@begood95 You are quite arrogant to claim perfect knowledge of my motives. You are a cyberbully and I am not intimidated.
1. I am a tutor.
2. Yes, I am paid for my tutoring services.
3. Not even ONE of my current students found out about Altius through SDN. My roster is full. I'm not "secretly" hoping to convince anyone to use my services.
4. Beyond my current students, I do NOT profit personally from anyone buying Altius products or services. Further, I do not consider exchanging my very limited time for a fair wage as "profiteering." I may work for Altius, but that's far from my personal motivation for posting here. I'm not even in this for a job. I do not need a job; they asked me to tutor again this year when I at first told them I could not; it is very HARD for me to balance tutoring with school and family obligations. I do it because I care about students.

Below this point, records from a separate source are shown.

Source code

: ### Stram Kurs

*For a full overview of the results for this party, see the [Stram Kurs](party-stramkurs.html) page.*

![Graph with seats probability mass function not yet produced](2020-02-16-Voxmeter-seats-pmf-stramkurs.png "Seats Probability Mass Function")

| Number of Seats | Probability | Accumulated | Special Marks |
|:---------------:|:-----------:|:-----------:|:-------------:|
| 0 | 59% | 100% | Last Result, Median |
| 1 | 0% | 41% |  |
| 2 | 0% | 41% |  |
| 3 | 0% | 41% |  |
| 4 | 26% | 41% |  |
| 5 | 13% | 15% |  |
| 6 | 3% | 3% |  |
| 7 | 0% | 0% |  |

5. You have zero basis for accusing me of being a "shill" simply b/c I am paid to do my job. You won't become a doctor and work for free. If someone wants to ignore all of my advice b/c the company I work for
might benefit in some roundabout way if they followed that advice, they are free to do so. I have not said one thing on this forum that could not be applied without ever purchasing a single Altius product or service.
You have erroneously conflated every single claim you've made, and fail to understand what I've said:
Do I suggest that students prepare for SB-level difficulty? Yes. Do I tell them their test will be "ARMAGEDDON" or anything close to that? Never.
Did I state that I do not believe that standardized exams equate scores perfectly between exams?
Yes. Did I suggest that the AAMC was "out to make students fail?"
Never.
As for my references to peer-reviewed journals on psychometrics, I've read tons of them. Have you? Do you know what Item Response Theory (IRT) is? Do a little reading, here's one to get you started:
ERIC - Asymptotic Standard Errors of Observed-Score Equating with Polytomous IRT Models, Journal of Educational Measurement, 2016. I'll give you more if you understand that one.
I doubt you'll take my reading assignment, but if you did, you might understand that IRT, and any standardized exam such as the MCAT, always assumes that items and exam forms are NOT of the same difficulty. The concept of score equating attempts to account for those differences. By definition, there is always a
standard error associated with score equating. It is a statistical and logical impossibility for the AAMC or anyone else to claim that exams composed of different items can be made identical using a score scale.
My message to students is simple: Not only is the MCAT
NOT an exam so hard that you cannot succeed on it; the MCAT is an exam that
any student can OWN (i.e., 90th% and ABOVE) if they 1) put in the necessary sacrifice and 2) approach the exam with the proper perspectives and understanding.